Where South Africans can work with digital nomad visas

In recent years, several nations have introduced remote working or digital nomad visas to attract individuals to extend their stay in their country. If you’re contemplating a change of environment and have a job that allows remote work, you can consider working from various locations globally, creating an ideal workcation experience.

Numerous countries now provide digital nomad visas, enabling South Africans to reside there under a working visa while working remotely for a job outside that country. It’s essential to note that each country has different travel regulations, and contacting their embassy directly is advised for detailed information.

Countries that offer digital nomad visas to South Africans


Georgia announced the implementation of a digital nomad visa. Freelancers and self-employed individuals can apply for this special visa, allowing a stay of 6 months or longer. The visa mandates travel insurance, but beyond that, there are no significant restrictions.
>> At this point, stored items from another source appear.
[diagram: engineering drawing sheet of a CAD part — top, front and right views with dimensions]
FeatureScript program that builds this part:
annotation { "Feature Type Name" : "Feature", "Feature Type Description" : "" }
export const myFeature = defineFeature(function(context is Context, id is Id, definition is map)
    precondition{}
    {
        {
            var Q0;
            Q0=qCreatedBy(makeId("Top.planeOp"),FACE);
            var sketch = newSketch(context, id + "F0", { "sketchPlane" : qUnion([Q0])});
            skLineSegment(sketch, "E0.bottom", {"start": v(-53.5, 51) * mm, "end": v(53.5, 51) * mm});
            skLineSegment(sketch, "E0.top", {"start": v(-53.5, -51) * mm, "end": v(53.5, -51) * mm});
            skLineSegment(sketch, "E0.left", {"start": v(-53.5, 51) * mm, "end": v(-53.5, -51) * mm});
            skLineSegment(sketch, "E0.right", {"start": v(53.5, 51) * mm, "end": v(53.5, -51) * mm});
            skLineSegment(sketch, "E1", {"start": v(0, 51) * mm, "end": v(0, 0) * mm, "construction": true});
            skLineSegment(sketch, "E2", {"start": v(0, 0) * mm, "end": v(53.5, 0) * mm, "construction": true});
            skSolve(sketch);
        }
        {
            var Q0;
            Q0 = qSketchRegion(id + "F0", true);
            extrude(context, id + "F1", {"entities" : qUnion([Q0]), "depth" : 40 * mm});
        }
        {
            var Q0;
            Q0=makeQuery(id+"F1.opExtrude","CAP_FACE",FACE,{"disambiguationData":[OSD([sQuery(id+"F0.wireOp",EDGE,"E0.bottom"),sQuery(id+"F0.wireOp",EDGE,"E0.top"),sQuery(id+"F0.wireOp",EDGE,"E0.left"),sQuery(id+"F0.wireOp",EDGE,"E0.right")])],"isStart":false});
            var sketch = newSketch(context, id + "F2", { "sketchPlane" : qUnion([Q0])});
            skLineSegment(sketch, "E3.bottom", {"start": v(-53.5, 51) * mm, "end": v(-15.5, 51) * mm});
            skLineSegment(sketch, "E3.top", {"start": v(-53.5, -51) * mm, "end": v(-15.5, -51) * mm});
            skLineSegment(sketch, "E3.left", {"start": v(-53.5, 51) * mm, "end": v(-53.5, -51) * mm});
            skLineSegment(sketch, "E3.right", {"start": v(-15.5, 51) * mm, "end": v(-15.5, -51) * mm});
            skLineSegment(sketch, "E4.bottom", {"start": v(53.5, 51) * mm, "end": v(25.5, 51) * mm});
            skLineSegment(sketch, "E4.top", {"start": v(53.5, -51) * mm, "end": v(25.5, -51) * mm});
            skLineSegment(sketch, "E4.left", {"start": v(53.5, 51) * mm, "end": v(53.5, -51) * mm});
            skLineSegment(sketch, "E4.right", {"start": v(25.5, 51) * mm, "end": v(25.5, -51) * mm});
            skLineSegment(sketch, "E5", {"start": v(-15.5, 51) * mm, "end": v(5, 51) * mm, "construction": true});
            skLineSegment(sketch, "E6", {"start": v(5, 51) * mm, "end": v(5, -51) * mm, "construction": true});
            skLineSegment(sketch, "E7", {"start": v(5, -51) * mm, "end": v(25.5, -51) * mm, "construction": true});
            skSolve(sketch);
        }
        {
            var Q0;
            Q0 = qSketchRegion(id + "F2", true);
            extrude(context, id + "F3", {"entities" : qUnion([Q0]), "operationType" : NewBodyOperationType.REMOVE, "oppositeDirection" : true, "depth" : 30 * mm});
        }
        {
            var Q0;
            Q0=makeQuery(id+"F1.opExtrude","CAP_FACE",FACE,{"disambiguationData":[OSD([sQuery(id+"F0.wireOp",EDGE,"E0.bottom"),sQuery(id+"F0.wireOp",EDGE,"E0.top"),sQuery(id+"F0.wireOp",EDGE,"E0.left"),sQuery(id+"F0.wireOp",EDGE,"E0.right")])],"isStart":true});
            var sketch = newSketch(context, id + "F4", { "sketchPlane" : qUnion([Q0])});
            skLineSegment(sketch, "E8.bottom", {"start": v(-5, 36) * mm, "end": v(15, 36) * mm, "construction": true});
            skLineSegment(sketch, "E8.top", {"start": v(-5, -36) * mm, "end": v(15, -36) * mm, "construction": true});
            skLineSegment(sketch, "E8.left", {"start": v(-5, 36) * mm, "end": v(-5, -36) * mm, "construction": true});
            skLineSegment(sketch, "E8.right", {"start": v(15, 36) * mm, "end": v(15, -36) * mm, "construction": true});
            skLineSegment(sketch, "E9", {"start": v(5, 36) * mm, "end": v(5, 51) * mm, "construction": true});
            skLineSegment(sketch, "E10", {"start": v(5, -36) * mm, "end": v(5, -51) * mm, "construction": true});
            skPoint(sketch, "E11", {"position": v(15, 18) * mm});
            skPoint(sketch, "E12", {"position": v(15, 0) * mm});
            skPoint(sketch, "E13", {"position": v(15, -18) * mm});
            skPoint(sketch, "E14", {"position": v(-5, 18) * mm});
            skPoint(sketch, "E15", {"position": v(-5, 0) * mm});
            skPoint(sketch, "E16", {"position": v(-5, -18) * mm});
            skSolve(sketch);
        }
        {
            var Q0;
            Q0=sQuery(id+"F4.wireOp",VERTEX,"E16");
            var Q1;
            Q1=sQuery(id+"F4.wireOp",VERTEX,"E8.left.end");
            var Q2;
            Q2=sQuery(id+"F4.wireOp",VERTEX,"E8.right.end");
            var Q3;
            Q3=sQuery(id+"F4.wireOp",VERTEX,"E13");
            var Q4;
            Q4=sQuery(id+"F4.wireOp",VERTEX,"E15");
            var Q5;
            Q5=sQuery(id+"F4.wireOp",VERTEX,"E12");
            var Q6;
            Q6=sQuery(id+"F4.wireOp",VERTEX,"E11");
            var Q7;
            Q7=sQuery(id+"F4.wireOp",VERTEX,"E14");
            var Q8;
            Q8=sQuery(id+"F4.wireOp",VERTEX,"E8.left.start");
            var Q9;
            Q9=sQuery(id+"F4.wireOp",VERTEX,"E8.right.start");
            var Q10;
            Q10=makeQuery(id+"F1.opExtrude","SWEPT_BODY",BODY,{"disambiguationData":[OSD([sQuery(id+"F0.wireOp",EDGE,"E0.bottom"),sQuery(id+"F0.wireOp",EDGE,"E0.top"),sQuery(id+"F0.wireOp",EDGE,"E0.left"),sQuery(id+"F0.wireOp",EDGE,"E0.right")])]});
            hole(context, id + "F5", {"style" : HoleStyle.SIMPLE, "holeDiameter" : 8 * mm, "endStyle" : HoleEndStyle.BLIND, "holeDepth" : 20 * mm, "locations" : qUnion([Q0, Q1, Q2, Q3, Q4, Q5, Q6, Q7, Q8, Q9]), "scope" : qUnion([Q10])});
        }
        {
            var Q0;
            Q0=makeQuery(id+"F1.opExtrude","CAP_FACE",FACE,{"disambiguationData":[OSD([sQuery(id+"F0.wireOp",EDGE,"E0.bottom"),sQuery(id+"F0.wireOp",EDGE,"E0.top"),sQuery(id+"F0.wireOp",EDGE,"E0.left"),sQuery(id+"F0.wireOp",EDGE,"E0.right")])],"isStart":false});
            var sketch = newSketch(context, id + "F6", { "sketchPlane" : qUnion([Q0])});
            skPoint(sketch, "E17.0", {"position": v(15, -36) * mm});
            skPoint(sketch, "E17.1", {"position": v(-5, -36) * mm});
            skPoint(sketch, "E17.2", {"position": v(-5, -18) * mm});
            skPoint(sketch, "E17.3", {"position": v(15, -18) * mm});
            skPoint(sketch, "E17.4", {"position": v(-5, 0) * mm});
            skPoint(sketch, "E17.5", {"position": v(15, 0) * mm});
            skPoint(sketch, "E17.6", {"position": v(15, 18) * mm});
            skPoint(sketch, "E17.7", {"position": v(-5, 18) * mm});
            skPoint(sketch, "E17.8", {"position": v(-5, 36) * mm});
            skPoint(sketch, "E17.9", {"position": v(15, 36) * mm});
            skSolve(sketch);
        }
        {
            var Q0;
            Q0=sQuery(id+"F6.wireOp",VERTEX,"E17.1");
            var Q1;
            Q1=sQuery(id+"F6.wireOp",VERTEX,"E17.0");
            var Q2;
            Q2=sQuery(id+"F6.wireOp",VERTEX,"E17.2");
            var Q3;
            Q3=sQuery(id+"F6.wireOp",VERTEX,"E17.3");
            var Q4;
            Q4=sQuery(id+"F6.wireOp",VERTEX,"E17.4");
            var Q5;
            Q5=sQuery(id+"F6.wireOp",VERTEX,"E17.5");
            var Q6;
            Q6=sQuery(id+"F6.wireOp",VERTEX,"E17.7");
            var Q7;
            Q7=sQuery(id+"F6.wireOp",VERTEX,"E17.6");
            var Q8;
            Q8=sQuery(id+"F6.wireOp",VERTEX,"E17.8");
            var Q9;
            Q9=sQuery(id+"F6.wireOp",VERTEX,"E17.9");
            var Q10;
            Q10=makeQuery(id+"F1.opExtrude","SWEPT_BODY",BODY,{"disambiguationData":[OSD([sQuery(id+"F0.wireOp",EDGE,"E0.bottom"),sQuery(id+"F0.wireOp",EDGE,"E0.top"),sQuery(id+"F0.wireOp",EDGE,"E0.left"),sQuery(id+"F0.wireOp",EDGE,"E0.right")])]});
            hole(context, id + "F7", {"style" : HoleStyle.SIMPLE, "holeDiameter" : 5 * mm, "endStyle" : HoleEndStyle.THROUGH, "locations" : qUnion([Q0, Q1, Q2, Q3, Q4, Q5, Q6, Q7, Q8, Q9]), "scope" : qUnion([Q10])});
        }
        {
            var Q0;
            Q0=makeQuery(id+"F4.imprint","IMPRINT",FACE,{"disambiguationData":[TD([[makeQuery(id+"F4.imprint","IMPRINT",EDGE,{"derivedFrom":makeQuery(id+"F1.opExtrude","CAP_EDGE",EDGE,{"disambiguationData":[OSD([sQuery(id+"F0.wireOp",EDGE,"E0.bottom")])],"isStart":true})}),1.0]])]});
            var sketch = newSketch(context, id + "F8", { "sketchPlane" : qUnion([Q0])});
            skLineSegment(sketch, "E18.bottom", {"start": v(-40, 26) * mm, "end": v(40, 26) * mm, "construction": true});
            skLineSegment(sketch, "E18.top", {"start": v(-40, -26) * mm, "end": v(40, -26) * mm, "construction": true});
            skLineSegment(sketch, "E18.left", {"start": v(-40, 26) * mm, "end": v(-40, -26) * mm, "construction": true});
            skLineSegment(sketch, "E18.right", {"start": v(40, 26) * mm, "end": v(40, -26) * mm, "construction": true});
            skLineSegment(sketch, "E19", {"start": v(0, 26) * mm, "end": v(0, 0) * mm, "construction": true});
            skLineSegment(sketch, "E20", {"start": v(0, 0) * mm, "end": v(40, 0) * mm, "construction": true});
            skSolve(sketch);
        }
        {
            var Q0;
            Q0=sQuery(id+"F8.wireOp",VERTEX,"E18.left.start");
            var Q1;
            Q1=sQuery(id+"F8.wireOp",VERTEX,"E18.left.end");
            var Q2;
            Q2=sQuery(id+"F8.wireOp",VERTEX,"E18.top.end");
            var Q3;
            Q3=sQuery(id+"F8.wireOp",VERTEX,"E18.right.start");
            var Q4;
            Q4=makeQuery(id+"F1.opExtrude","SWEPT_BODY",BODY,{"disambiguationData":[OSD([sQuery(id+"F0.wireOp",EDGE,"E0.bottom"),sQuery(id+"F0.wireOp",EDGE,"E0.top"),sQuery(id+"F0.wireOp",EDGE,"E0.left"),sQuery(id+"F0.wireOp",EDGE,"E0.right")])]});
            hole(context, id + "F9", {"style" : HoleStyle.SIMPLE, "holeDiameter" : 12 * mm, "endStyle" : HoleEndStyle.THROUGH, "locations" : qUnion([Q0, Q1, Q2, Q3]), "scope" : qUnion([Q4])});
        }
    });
Estonia has introduced a digital nomad visa to encourage prolonged stays, particularly for those in technology, finance, or marketing. Applicants undergo a comprehensive background check to confirm their digital nomad status. The annual quota for eligible visas is 1,800, and approvals can be granted for short or long-term stays.

Costa Rica

Costa Rica offers the Rentista visa, allowing nomads to stay for up to two years, extendable thereafter. To qualify, individuals need to demonstrate a minimum steady income of $2,500 (around R42,000) per month.
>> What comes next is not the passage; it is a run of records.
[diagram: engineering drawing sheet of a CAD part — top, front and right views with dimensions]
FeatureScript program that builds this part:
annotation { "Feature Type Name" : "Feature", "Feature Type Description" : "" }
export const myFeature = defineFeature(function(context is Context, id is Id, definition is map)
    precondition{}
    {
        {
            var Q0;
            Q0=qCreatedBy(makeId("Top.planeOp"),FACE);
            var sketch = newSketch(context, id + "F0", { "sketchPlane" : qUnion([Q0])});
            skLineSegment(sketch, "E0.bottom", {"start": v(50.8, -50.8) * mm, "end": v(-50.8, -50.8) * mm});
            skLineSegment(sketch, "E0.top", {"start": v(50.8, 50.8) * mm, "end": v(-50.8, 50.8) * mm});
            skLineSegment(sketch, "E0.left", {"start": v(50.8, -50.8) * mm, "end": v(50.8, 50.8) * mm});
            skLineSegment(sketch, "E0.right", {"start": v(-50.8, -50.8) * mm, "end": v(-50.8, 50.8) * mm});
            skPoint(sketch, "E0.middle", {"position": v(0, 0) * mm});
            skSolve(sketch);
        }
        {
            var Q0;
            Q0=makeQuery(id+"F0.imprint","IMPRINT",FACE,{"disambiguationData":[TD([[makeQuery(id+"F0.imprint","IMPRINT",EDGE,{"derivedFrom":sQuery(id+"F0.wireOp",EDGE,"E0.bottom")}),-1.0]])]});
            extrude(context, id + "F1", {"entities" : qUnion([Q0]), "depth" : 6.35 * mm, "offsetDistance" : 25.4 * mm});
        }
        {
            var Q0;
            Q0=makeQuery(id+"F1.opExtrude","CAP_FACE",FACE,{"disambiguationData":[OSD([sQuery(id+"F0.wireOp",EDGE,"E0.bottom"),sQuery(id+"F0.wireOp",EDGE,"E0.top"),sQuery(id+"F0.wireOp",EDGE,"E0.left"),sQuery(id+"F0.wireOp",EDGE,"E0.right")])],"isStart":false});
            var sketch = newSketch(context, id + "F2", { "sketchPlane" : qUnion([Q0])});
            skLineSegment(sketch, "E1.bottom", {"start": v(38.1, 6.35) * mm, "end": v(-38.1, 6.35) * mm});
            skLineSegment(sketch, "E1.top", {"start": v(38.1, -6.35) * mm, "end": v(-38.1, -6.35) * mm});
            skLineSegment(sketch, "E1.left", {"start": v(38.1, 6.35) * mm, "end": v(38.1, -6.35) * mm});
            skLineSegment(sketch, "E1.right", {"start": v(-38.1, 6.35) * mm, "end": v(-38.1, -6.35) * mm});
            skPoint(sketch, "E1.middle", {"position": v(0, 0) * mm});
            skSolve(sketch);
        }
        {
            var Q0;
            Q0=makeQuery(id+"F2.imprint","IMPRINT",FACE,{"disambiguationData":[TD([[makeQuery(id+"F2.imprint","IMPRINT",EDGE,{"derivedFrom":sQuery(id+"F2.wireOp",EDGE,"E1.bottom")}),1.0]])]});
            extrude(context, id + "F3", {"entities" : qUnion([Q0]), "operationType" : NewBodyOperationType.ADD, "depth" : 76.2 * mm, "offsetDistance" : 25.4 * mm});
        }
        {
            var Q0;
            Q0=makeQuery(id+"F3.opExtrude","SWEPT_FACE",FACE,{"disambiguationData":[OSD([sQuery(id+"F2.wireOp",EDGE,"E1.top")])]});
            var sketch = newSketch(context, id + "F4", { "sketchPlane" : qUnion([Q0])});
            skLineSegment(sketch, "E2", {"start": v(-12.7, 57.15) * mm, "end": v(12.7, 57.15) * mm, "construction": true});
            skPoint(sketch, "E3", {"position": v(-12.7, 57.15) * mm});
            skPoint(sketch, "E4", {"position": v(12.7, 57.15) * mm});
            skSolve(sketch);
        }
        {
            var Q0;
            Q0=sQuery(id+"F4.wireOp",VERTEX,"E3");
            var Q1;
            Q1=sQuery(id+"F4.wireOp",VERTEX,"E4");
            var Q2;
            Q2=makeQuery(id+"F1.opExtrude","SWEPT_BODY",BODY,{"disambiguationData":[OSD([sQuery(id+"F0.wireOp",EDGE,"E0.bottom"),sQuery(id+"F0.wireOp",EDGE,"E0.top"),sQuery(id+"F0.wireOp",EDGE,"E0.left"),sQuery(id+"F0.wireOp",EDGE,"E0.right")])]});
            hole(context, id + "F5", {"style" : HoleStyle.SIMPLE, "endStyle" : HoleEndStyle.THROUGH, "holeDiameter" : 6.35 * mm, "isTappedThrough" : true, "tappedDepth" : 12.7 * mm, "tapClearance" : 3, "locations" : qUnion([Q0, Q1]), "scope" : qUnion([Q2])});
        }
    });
Norway provides an intriguing digital nomad visa for Svalbard, an archipelago between Norway’s mainland and the North Pole. There are no specific limits, and applicants only need to prove sufficient income to support themselves.


Bermuda has joined the digital nomad visa trend to stimulate longer stays and investments. Qualifications include being over 18, proof of a ‘good character,’ which means you will have to submit a police clearance certificate, and providing proof of employment and health insurance. Students engaged in research or studies are also welcome to apply.


Mexico’s temporary resident visa permits living and working in the country for a year, renewable for three years. The criteria include providing a monthly income of over $1,620 (around R27,000) for six months before application and a minimum bank balance of $27,000 (around R450,000).


The D7 Passive Income visa in Portugal allows individuals with the required income to stay for a year, extendable up to five years. Applicants must open a local bank account, show long-term accommodation, and possess health insurance.

República Checa

The Czech Republic offers a year-long visa, requiring pre-arranged accommodation, a criminal history record, and proof of the subsistence minimum, approximately R80,000.


Germany’s renowned ‘freelance visa’ permits freelancers to work for up to three years, subject to a rigorous approval process. Artists can also apply for a specific visa in Berlin.


Spain’s new law allows remote workers from foreign companies to reside in the country without a full work visa, lasting one year and extendable for two more years.


Greece has passed a law introducing digital nomad visas, requiring proof of no engagement in business activity in Greece and a monthly income of at least 3500 euros.


While France doesn’t offer a digital nomad visa, freelancers can work in the country under the profession liberale visa, requiring a monthly income of at least €1,540 for 12 months.


Croatia offers a digital nomad visa valid for up to a year, with proof of a monthly income of approximately HRK 16,907.50.


Malta’s Nomad Residence permit allows travelers to work in the country with a monthly income of at least €2,700, renewable at the discretion of Maltese authorities.


Mauritius offers a Premium Travel Visa for remote workers, requiring proof of income, travel, and health insurance, lasting up to one year.


Iceland provides long-term visas for remote workers, valid for up to 180 days, with proof of income not below ISK 1000 per month.


Barbados’ Welcome Stamp, a 12-month visa, allows remote workers with a minimum income of USD 7200 per month, renewable upon approval.


Dubai’s virtual working program enables remote workers to live and work in the city for one year, requiring health insurance, a passport older than six months, and proof of a minimum income of USD 5000, supported by three months of bank statements.

Final thoughts

Applying for any visa generally necessitates the submission of legalised civic documents including birth and marriage certificates where applicable. These documents play a pivotal role in accurately representing your civil status. Ensure these documents are appropriately attested and translated if required, adhering to the guidelines set by the specific country’s consulate or embassy. Accurate verification of your civil status strengthens your visa application, contributing to a seamless and successful process.

Disclaimer: The information provided here outlines the basic requirements for applications for digital nomad visas. However, these requirements might vary depending on individual cases.